2011 : DÉDICACE de Martin Wincler à Sami Amin AL-Arian (États-Unis)
   


Cher Sami Amin AL-Arian

Nous ne nous connaissons pas, mais en lisant votre histoire je nous ai trouvé beaucoup de points communs. L’écriture, bien sûr, mais aussi l’enseignement, la quête identitaire, et l’engagement. Et en lisant ce qui vous est arrivé, j’ai ressenti un profond sentiment d’injustice.

Je ne sais pas ce qu’est la privation de liberté. Et si je n’ai jamais fait l’objet d’accusations graves et de poursuites en raison de mes convictions. Mais je sais la douleur que représente, pour un homme et sa famille, d’être désigné du doigt et écarté de la vie communautaire, et j’imagine à quel point cette douleur est encore plus grande quand on ne peut plus se déplacer en toute liberté. Je sais également que, de tout temps, concilier une activité pacifique – l’écriture, la poésie, l’enseignement – et le soutien aux opprimés a été un équilibre difficile et périlleux.

Je sais aussi que certains sujets sont, en eux-mêmes, émotionnellement explosifs. Je ne le sais que trop bien : je suis juif, et les questions que soulève la situation du peuple palestinien m’accompagnent depuis que je suis enfant.

Mais l’adulte que je suis croit profondément qu’il est honteux de harceler, d’emprisonner et de maltraiter des personnes en raison de leurs opinions, de leurs croyances, de leur culture ou de leur origine. À mes yeux, la vérité n’est pas univoque et, si elle existe, elle ne peut naître que de l’échange, du partage et de la libre expression de chacun. La confrontation pacifique – celle qui passe par les livres et la parole - est la voie la plus longue, la plus difficile, mais c’est la seule qui soit constructive et digne. C’est la seule qui respecte la vie.

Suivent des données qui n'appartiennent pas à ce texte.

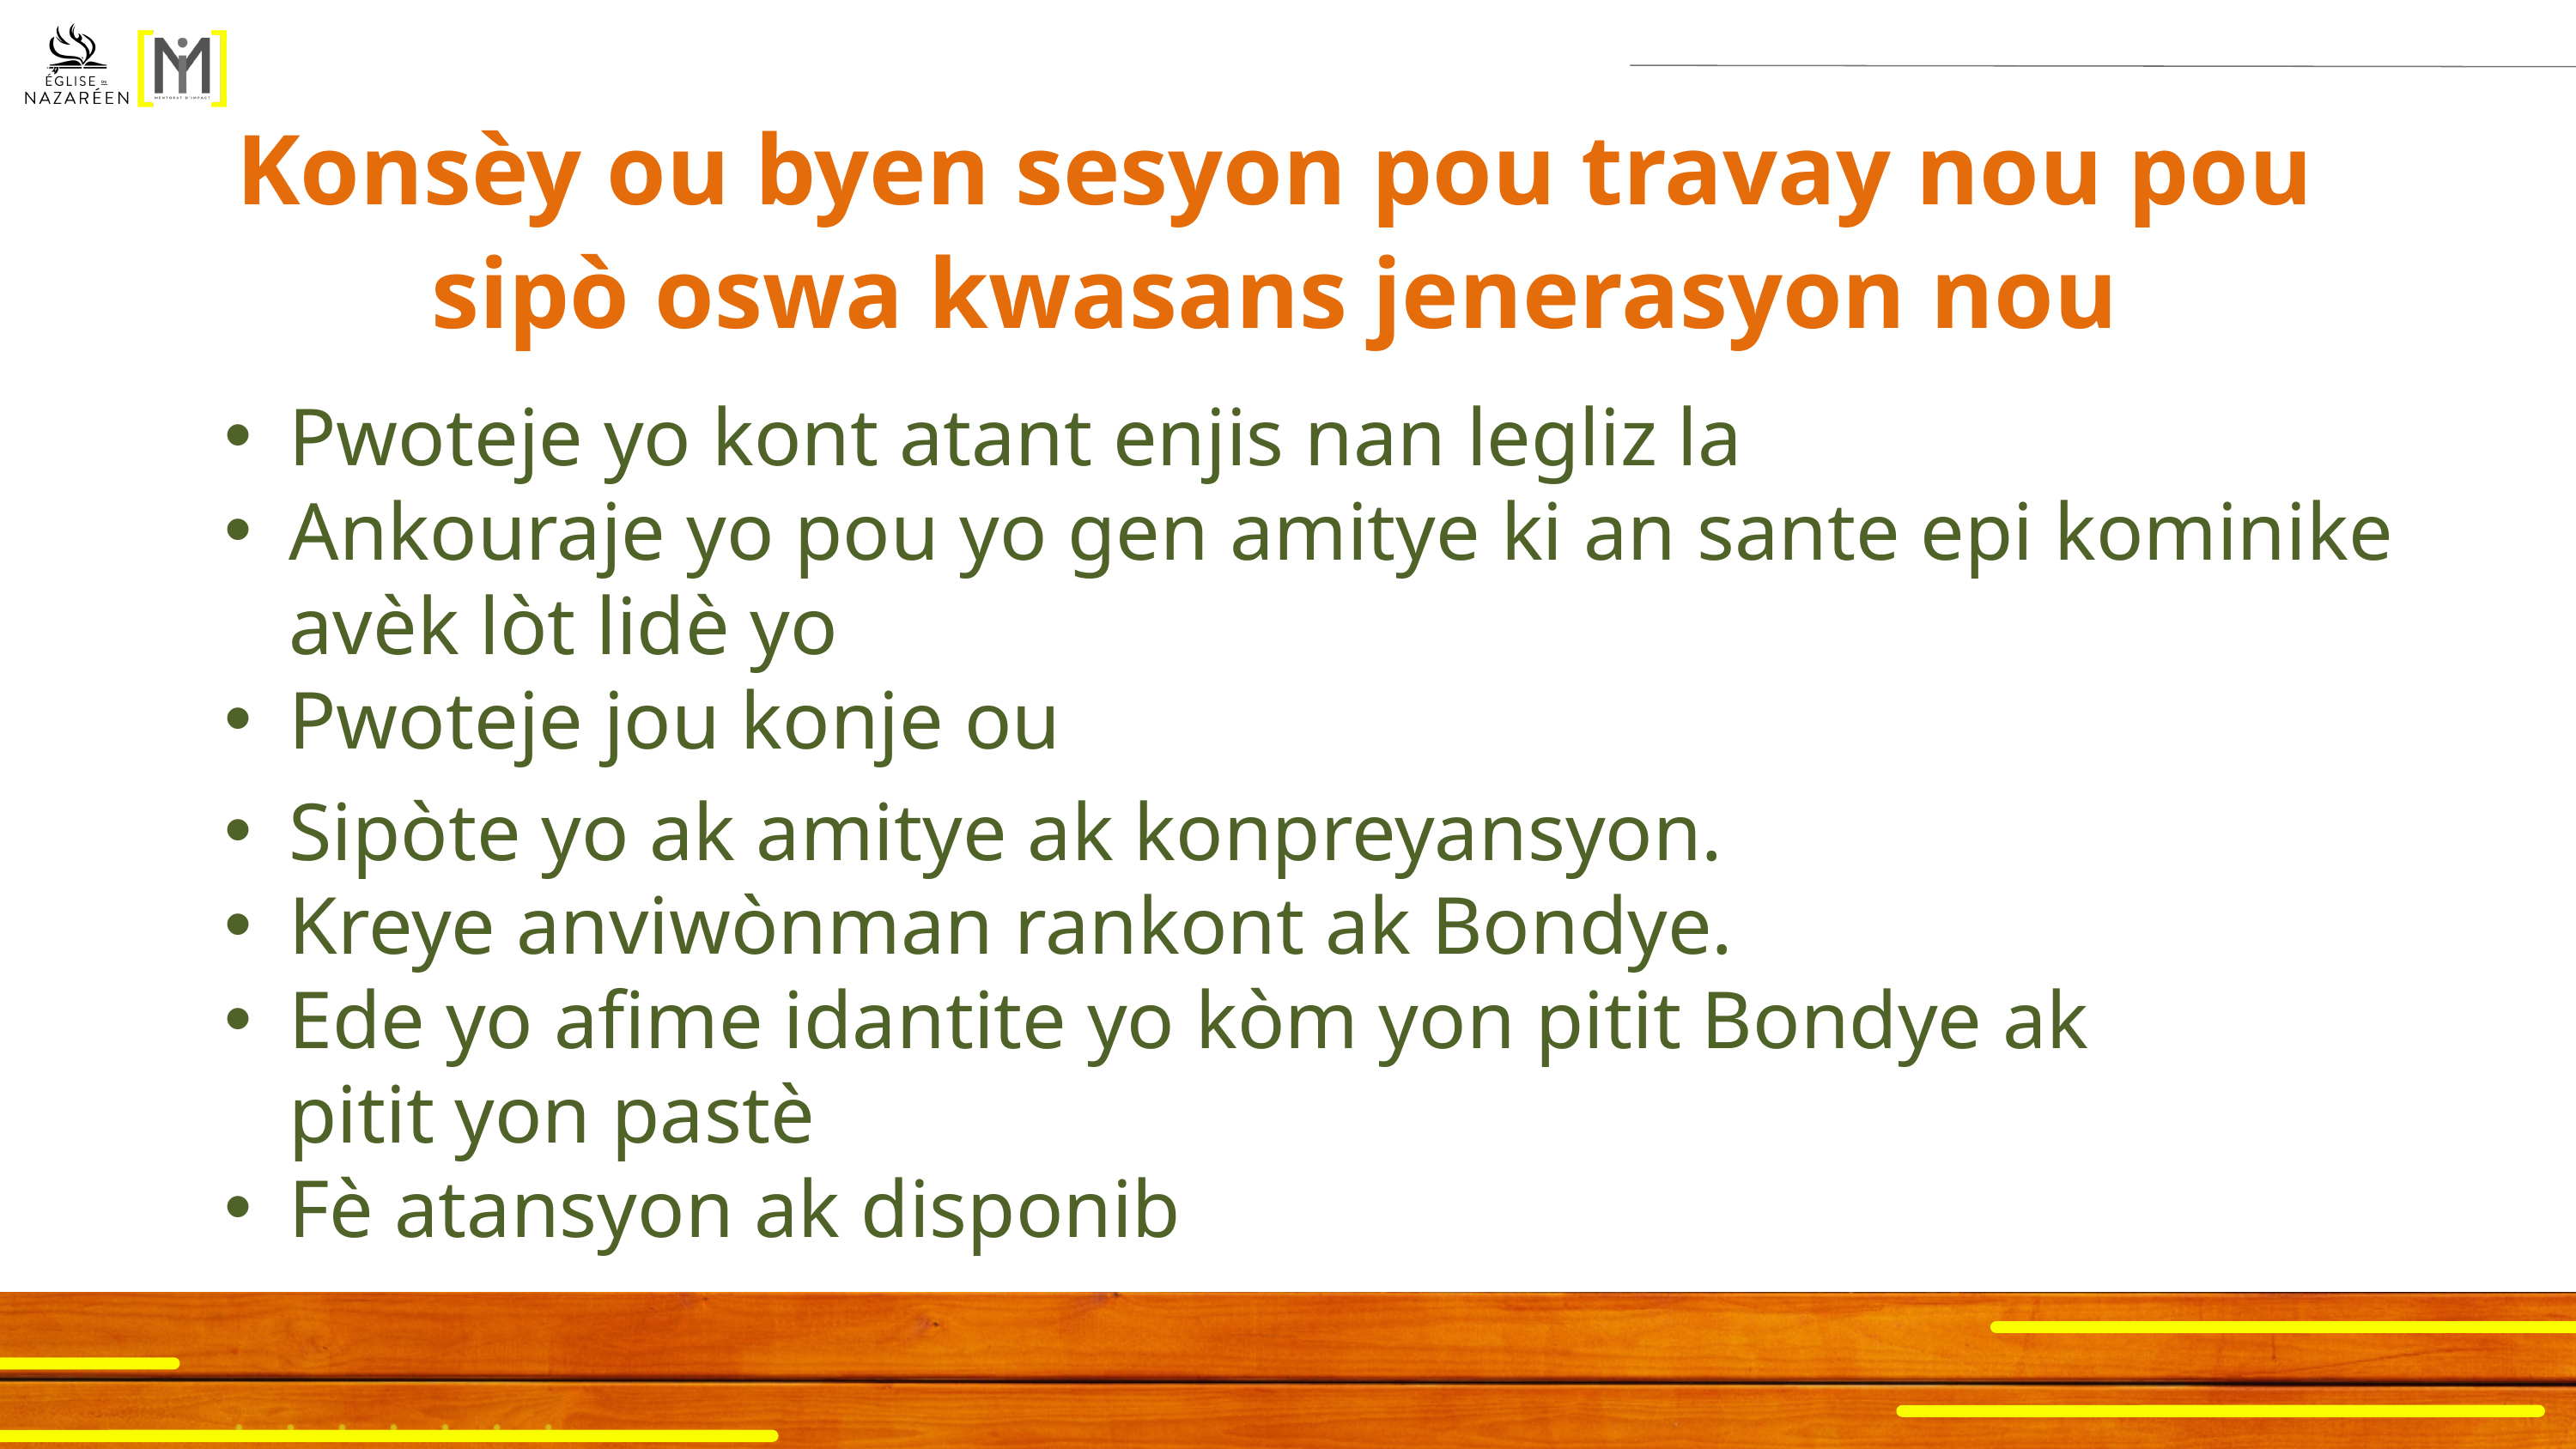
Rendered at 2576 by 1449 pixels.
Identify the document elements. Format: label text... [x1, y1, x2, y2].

Et c’est pourquoi, en souhaitant vivement que vous retrouviez bientôt la liberté, je vous prie d’accepter cette dédicace et ce livre, Plumes d’Ange, l’histoire de mon père, en signe de solidarité et de fraternité.

Sincèrement,

Marc Zaffran, alias « Martin Winckler »
Montréal, le 19 octobre 2011





 
  Martin Wincler
(Québec)
    Sami Amin AL-Arian
(États-Unis)
 
 

© Photo de Vincent Berville

Martin Winckler
(pseudonyme de Marc Zaffran) est né à Alger (Algérie) en 1955. Médecin de famille, il a exercé en milieu rural et à l’hôpital en France entre 1983 et 2008. Écrivain publié depuis 1989, il s’est fait connaître d'un grand public grâce à La Maladie de Sachs (P.O.L, 1998), adapté au cinéma par Michel Deville. Il est l’auteur de quarante livres (romans, nouvelles, essais sur le soin et les fictions télévisées). Il vit depuis 2009 à Montréal. Il a publié récemment Le Chœur des femmes (P.O.L, 2009), Les Invisibles (Fleuve Noir, 2011) et Profession Medecin de Famille (Presses Universitaires de Montréal, à paraître).


 

 



Sami Amin AL-Arian est professeur à la South Florida University. Il a publié des textes défendant le peuple palestinien dont il est issu. Il a été arrêté par le F. B. I en février 2003 pour avoir appuyé financièrement un groupe « terroriste ». En décembre 2005, un jury l'acquitte, le Procureur de l'État ayant reconnu qu'il n'existait aucune preuve contre lui.

Incarcéré après son acquittement, il choisit d'en finir, plaide coupable à une accusation d'aide non violente à un groupe classé comme terroriste et dit souhaiter être déporté. À nouveau accusé et condamné, cette fois pour refus de témoigner contre d'autres personnes, il devait être libéré le 11 avril 2008 et déporté. On lui signifia alors un nouveau subpoena et lui refusa un cautionnement sous le prétexte de son imminente déportation.

Il est toujours en résidence surveillée, sous ordre de déportation et cependant interdit de quitter le sol américain.